У нас нет имен! В интернате разрешен только числовой идентификатор. Даже клички под запретом, и наказывают нарушителей беспощадно. У всех, кого как-то звали до попадания в интернат, имена отбирают и обратно выдают только при выпуске. Имя — единственная личная вещь, которую нам вернут при освобождении. А тех, кого сюда привезли еще безымянными, назовет как-нибудь старший вожатый, когда придет пора выпускаться из интерната. Если они дотянут до этого дня.
Узнать имя другого из своей десятки можно только по одному случаю... На первом испытании. Услышал — и тут же забыл.
— Если нас сейчас подслушивают, тебе вожатые за это все ребра переломают! Но Тридцать Восьмой словно оглох.
— Ты крутой, — вздыхает он.
— Че-го? — морщусь я: только ухажеров мне сейчас не хватало.
— Ты крут, что отшил его.
— Да что мне оставалось-то? Чтобы он меня раздраконил?! Пятьсот Третий?!
Тридцать Восьмой обиженно хлюпает носом. Мои слова звучат как упрек ему: этот херувимчик, чуть что, сразу бросается брюшком кверху и покорно замирает. Я уж думал, у него давно ничего не болит.
— Ну да. В общем, ты крутой, я только это хотел сказать, — еле слышно произносит Тридцать Восьмой и исчезает.
Болит, оказывается. До меня доходит, что ему надо дольше было собираться с духом, чтобы сделать это свое мне признание, чем чтобы взять за щеку у какого-нибудь беспредельщика из старших.
— Надоело... — долетает до меня его полувсхлип. — Не хочу больше...
— Слышь! Тридцать Восемь! — шепчу ему я.
— А? — Он отзывается не сразу.
— Девятьсот Шестой не вернется. Он умер. Я труп видел.
— Как это?! — Тридцать Восьмой не показывается больше; по дну его койки видно, как он съеживается, подтягивает колени к подбородку.
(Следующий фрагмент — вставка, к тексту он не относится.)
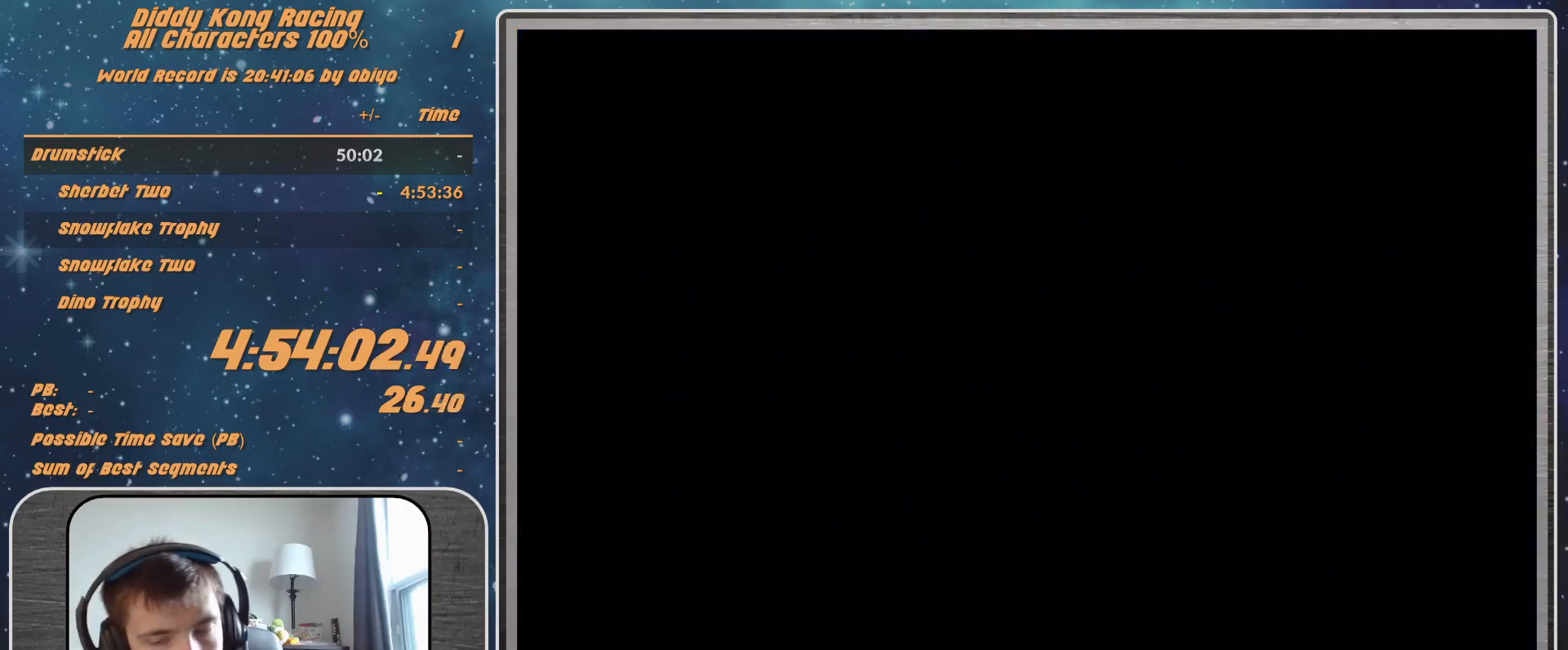
{"buttons": ["A"], "left_stick": "center", "events": [[33, "A", "up"], [100, "A", "down"], [167, "A", "up"], [200, "A", "down"], [267, "A", "up"], [367, "A", "down"], [433, "A", "up"], [500, "A", "down"]]}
— Они его из склепа мертвым достали. Вот как.
— Девятьсот Шестой хороший был. Хотя и странный, — отваживается сказать он.
А я совсем неожиданно для себя испытываю к этому жалкому, в общем, существу под тридцать восьмым номером два совсем неуместных чувства: благодарность и уважение. Они толкают меня, и я выползаю со своей полки, забираюсь выше, прижимаюсь к его уху, обрамленному ангельскими белокурыми завитками, и говорю:
— Меня Ян зовут.
Он вздрагивает. Да меня и самого трясет. Но я тороплюсь признаться ему, хочу успеть заключить с ним этот пакт, пока он, как Девятьсот Шестой, тоже не исчез навсегда — или пока я сам не исчез.
— Я нашел выход отсюда. Правда! Окно. Хочешь со мной?
И Тридцать Восьмой, конечно же, сразу отвечает: «Нет!», но наутро, перед душем, когда я уже сто раз пожалел о своем предложении, подходит ко мне и застенчиво жмет мне руку: «А что надо делать?» Но в раздевалке стоит тишина, только воздух звенит от любопытства, как на средневековой рыночной площади перед показательным повешением; всем есть дело до наших планов. Скажи я тут слово — нас непременно подслушают и тут же раскроют.
Хотя Пятьсот Третий должен был бы валяться в лазарете, на утреннем построении он оказывается ровно напротив. Глядит на меня безотрывно, с улыбкой. Я стараюсь на него не смотреть, но пустота вместо уха против воли примагничивает мои глаза. Пусть, если хочет, протез ставит. От меня эта мразь свое ухо обратно не получит: оно надежно спрятано и уже отдает душком. Мосты горят. Я до крови кусаю губу.
Старший вожатый обходит меня стороной, словно ничего не случилось прошлой ночью. Но все уже всем известно. Люди сторонятся меня, вокруг меня вечно пусто, будто я чумной. Я и есть чумной: пахну скорой смертью, и все боятся ее от меня подцепить.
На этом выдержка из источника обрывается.